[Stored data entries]
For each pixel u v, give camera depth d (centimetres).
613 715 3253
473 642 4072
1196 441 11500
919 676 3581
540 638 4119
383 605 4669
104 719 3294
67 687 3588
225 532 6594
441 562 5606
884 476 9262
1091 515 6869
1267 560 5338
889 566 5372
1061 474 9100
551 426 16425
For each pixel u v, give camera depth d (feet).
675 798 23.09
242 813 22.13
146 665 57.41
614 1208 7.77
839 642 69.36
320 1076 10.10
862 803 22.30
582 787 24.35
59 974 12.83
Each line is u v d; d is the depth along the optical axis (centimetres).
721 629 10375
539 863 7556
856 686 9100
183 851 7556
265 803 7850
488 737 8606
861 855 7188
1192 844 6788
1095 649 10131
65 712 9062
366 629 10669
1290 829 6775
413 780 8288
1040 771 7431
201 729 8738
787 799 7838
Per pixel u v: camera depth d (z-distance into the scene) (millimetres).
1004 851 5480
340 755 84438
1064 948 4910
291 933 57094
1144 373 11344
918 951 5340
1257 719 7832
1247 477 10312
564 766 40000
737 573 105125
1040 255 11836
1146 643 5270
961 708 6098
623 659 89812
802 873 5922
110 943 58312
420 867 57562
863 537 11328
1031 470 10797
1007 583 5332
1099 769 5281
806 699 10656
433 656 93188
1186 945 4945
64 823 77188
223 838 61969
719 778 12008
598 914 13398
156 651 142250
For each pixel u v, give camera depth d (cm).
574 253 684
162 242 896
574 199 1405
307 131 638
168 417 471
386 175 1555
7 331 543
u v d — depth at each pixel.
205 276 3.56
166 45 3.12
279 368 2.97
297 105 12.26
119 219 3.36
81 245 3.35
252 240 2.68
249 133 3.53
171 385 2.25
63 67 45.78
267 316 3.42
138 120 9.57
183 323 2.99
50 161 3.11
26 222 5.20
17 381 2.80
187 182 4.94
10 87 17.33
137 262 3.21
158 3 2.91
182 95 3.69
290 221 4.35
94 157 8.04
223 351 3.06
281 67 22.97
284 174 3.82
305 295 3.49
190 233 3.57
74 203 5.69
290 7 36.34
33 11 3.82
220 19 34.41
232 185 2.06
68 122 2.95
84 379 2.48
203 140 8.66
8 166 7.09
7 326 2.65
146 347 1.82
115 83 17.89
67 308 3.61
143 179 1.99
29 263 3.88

→ TASK ITEM:
Output the line containing "290 7 36.34" and all lines after it to the end of the records, exactly as given.

→ TASK RESULT:
290 7 36.34
33 11 3.82
220 19 34.41
232 185 2.06
68 122 2.95
84 379 2.48
203 140 8.66
8 166 7.09
7 326 2.65
146 347 1.82
115 83 17.89
67 308 3.61
143 179 1.99
29 263 3.88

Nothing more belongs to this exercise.